We recently had the need to verify if there has been changes on a table since a specific date (for data integrity purposes), here is an easy and effective way to accomplish that.

For this example we create a table called X with the names of my family.


SQL> create table x (x1 number, x2 varchar2(10));

Table created.

SQL> insert into x values (&1,'&2');
Enter value for 1: 1
Enter value for 2: Rafael
old   1: insert into x values (&1,'&2')
new   1: insert into x values (1,'Rafael')

1 row created.

SQL> /
Enter value for 1: 2
Enter value for 2: Kristina
old   1: insert into x values (&1,'&2')
new   1: insert into x values (2,'Kristina')

1 row created.

SQL> /
Enter value for 1: 3
Enter value for 2: Nathan
old   1: insert into x values (&1,'&2')
new   1: insert into x values (3,'Nathan')

1 row created.

SQL> /
Enter value for 1: 4
Enter value for 2: Andrea
old   1: insert into x values (&1,'&2')
new   1: insert into x values (4,'Andrea')

1 row created.

SQL> /
Enter value for 1: 5
Enter value for 2: Samantha
old   1: insert into x values (&1,'&2')
new   1: insert into x values (5,'Samantha')

1 row created.

SQL> commit;

Commit complete.

SQL> select * from x;

        X1 X2
---------- ----------
         1 Rafael
         2 Kristina
         3 Nathan
         4 Andrea
         5 Samantha


We are going to use the Oracle hash function along with the sum function to calculate the hash valued of the aggregated data on the table.

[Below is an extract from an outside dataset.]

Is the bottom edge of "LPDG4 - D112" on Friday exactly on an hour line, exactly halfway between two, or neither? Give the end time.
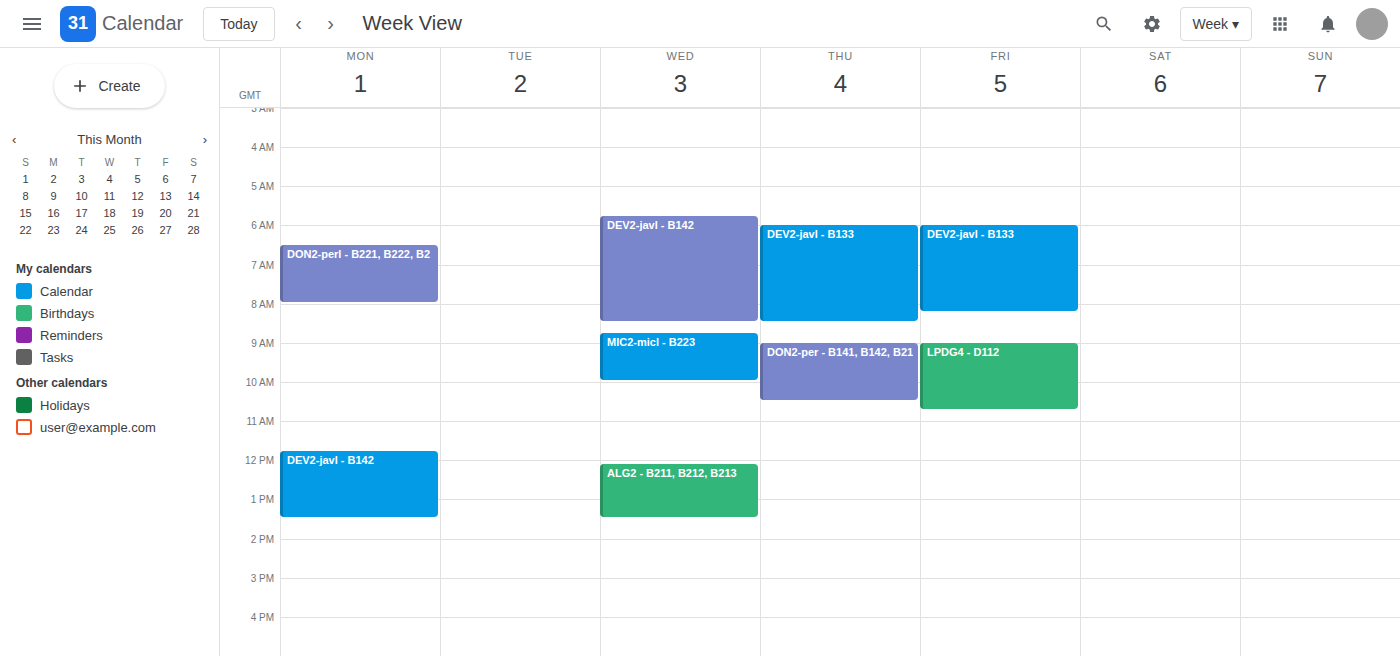
10:45 AM -- neither: three quarters of the way from the 10 AM line to the 11 AM line.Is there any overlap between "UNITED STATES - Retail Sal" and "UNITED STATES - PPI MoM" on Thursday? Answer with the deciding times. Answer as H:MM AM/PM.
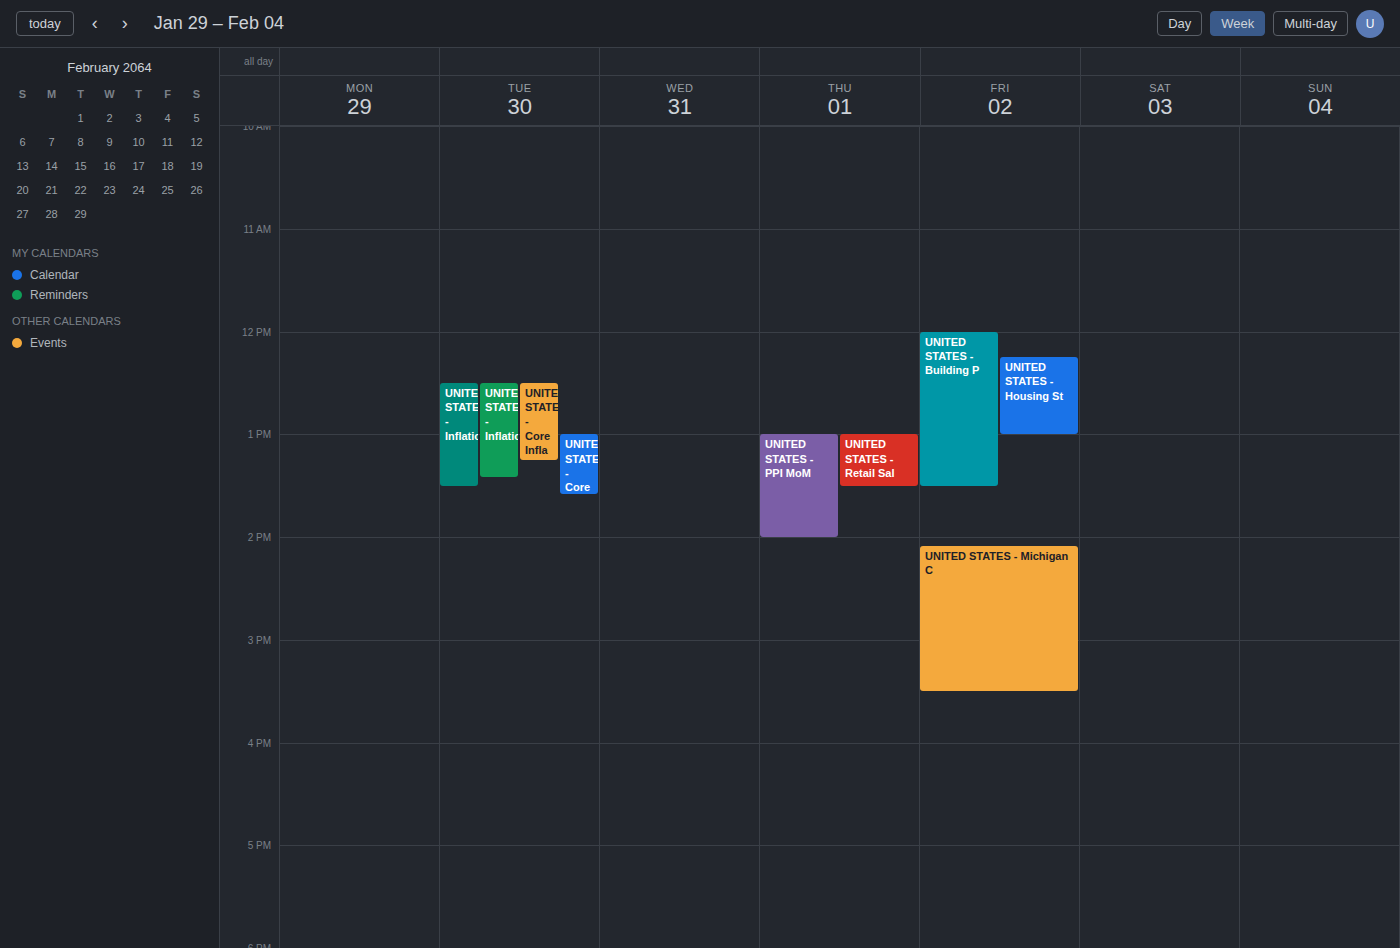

SQL> select sum(ora_hash(x1||'|'||x2) from x;

SUM(ORA_HASH(X1||'|'||X2)
----------------------------------------
                                  108834





The number above represents the sum of the aggregation of all the column and all the rows for table x, now let's see what happen when we change one of the rows.

SQL> update x set x2='SAMANTHA' where x2 like 'Samantha';

1 row updated.

SQL> commit;

Commit complete.





Now we apply the same hash function.

SQL> /

SUM(ORA_HASH(X1||'|'||X2)
----------------------------------------
                                  112024


It is also a good idea using something like CRC-16 (Cyclic Redundancy Check), but that is a matter of preference. As you can see above the value changed, you can use dynamic SQL to build the sql statement for all the tables in a schema and store the hash value on a table, that will make it easier at the time you need to compare the data on each table.

Cheers!.


1 comment:

Mai Thanh Hai said...

How about the deleted row?